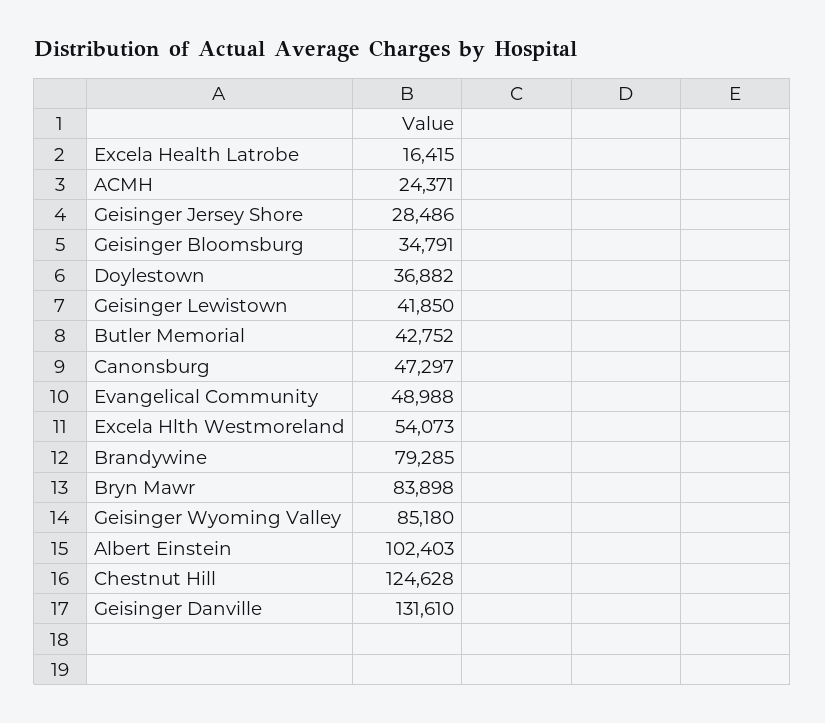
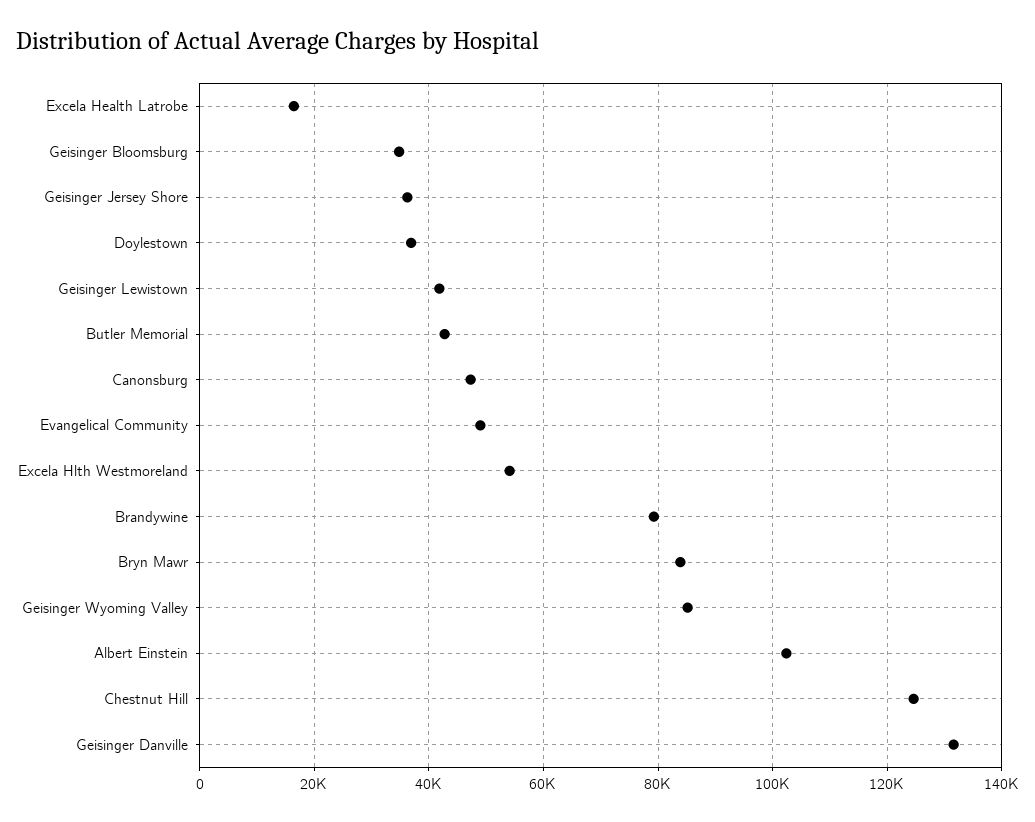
  {
    "Excela Health Latrobe": 16415,
-   "ACMH": 24371,
-   "Geisinger Jersey Shore": 28486,
+   "Geisinger Jersey Shore": 36000,
    "Geisinger Bloomsburg": 34791,
    "Doylestown": 36882,
    "Geisinger Lewistown": 41850,
    "Butler Memorial": 42752,
    "Canonsburg": 47297,
    "Evangelical Community": 48988,
    "Excela Hlth Westmoreland": 54073,
    "Brandywine": 79285,
    "Bryn Mawr": 83898,
    "Geisinger Wyoming Valley": 85180,
    "Albert Einstein": 102403,
    "Chestnut Hill": 124628,
    "Geisinger Danville": 131610
  }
**********
- Exercise description
Please state the number of lines above that hold the string "Geisinger", with nothing else added.

- Output of the exercise
6